Though patently contentious, codes of conduct have gained momentum as one form of intervention into open-technology communities. Plainly, there is a spectrum of belief and practice concerning how to characterize, let alone solve, the problems these commenters identify and tussle over. Even when people are not arguing for free speech absolutism (including the right to be as “vile” as possible), how to open up the ranks of open technology to more people presents formidable challenges.
At the origin of FLOSS and hacker culture, there was a tension between the individualized pleasure and agency that FLOSS had nurtured, versus longings for a collective and even progressive formation that is inclusive—one might say open—toward many different kinds of people.19 Over time, the tendency to overlook adversarial behavior that expanded the freedoms of some participants at the expense of others came to be viewed as too harmful to be allowed to persist. Codes of conduct were one proposal to hack the communities where FLOSS enthusiasts congregated to collaborate and build projects through code and electronics.

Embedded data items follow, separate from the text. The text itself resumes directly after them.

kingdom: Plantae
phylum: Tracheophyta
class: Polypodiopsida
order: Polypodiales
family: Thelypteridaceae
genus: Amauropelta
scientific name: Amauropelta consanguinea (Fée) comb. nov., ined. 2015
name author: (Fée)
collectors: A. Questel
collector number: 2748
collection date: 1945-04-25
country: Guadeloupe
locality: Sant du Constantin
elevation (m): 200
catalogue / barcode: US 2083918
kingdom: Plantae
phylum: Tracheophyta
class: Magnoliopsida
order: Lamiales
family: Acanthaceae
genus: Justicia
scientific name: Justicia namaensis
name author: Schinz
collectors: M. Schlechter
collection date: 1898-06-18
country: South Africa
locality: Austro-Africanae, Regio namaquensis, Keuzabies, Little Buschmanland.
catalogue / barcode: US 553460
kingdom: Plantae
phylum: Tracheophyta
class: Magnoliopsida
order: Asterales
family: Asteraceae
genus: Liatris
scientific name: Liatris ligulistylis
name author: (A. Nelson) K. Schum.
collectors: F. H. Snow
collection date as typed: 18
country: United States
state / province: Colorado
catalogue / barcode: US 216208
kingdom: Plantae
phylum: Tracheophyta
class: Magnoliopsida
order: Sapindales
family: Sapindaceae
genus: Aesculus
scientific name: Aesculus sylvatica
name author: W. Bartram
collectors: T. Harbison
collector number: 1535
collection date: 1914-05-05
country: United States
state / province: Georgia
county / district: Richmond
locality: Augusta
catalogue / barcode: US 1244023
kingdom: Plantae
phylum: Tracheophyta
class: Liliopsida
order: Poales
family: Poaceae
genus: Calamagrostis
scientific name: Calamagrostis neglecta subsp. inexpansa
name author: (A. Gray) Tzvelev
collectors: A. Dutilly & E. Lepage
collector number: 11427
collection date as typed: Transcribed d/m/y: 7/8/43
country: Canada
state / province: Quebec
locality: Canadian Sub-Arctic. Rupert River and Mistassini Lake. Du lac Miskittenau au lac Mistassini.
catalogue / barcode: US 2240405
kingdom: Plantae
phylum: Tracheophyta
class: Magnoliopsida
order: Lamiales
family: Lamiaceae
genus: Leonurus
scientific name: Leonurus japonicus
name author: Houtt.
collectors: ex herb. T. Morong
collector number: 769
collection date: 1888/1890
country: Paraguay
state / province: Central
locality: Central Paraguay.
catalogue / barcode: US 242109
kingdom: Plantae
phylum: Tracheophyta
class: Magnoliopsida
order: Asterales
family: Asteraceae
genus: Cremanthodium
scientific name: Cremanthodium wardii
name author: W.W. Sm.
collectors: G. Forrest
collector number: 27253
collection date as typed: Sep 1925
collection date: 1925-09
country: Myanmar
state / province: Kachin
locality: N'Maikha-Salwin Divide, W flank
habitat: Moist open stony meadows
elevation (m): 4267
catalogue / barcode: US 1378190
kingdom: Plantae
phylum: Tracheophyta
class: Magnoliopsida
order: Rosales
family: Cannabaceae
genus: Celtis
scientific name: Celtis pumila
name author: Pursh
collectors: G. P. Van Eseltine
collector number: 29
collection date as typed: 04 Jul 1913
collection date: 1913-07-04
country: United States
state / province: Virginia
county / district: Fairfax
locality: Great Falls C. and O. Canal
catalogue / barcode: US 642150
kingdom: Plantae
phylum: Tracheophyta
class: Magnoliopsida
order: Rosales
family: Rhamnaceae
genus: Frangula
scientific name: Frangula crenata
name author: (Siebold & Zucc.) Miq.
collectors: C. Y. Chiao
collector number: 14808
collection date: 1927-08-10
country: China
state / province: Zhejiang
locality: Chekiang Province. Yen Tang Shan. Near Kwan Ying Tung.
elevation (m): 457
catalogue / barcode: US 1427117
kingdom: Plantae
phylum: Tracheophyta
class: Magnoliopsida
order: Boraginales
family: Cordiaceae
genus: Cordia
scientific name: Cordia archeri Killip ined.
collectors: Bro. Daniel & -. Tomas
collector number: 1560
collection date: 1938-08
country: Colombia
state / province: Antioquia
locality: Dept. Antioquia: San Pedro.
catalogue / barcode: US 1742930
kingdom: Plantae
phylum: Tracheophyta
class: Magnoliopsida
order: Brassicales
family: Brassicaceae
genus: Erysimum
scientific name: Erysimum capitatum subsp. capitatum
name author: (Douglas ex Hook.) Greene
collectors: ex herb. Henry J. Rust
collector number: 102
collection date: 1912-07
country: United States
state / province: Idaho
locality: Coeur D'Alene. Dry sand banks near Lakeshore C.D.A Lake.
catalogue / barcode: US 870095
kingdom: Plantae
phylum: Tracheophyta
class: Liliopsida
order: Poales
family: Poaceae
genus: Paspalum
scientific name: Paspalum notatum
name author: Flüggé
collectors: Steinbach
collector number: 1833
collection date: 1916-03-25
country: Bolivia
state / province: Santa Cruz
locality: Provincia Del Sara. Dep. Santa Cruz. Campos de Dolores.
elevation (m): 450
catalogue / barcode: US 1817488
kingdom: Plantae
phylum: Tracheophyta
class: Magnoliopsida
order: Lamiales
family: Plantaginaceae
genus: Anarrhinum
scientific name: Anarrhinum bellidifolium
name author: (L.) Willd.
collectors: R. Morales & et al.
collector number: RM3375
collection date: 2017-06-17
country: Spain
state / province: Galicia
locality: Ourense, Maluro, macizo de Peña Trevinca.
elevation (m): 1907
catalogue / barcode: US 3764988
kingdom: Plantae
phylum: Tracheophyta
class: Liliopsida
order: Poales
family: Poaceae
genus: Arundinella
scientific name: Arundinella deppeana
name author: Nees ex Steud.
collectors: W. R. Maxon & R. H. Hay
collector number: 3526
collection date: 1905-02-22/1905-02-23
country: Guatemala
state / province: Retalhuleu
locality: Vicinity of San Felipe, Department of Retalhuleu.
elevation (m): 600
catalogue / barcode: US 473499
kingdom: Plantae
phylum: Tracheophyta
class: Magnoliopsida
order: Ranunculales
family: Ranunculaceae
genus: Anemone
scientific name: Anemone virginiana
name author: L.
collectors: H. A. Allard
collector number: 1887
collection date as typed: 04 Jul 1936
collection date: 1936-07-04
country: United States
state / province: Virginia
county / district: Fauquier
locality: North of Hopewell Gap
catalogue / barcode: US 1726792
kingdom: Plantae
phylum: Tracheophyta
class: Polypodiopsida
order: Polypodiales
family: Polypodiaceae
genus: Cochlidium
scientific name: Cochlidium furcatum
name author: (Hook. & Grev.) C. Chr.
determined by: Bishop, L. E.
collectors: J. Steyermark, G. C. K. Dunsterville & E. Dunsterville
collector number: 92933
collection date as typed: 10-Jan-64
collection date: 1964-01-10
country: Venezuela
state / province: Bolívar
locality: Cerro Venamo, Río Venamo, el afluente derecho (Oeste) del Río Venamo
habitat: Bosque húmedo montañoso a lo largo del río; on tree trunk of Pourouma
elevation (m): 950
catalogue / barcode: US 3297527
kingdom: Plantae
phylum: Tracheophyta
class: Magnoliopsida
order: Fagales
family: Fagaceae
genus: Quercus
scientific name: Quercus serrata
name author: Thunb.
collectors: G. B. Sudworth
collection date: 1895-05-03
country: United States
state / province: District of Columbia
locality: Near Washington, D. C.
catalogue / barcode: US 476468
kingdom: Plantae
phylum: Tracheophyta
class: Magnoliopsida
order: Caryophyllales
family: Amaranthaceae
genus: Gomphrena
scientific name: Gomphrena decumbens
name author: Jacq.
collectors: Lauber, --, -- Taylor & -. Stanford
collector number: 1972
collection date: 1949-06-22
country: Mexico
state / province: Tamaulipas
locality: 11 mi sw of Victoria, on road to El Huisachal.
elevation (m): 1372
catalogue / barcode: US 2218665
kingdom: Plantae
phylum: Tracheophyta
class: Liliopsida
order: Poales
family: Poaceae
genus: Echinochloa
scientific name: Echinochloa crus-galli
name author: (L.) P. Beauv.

The contestations here, about making software and hardware communities more welcoming, more aware of off-putting behavior, and more aware of historical patterns of inclusion and exclusion, show technical communities in the throes of articulating their own values. In spite of the arguments that GitHub’s decision spawned, when GitHub changed its own rules to add a code of conduct, it was responding to conversations happening across FLOSS and hacking communities. More and more people were coming to believe that this sort of change was needed to make these spaces more welcoming, more self-aware, and more inclusive. At the same time, we might ask whether small “hacks” to the community standards for open source software groups can be effective for addressing persistent and larger-scale historical and structural inequalities.
How would you define “community norm”? (What is an example?)
How might a “norm” be different from a formal rule? Why does this matter?
Why did open source communities introduce codes of conduct? What problems are they meant to solve, and are they effective?
Review the GitHub Code of Conduct template here: https://github.com/probot/template/blob/master/CODE_OF_CONDUCT.md
Do you think this is controversial? Why or why not? What changes would you make to this document? Are there other changes besides a code of conduct you might introduce in a software community to make it more inclusive or otherwise try to change behavior there?
Peer share: Can you think of examples from your own life and participation in school, work, or other settings that have parallels to the issues in this case? What kind of solutions do you think would be most effective, and why?
Do you think that changes like adding a code of conduct in an open source community will have effects in the wider society? Why or why not?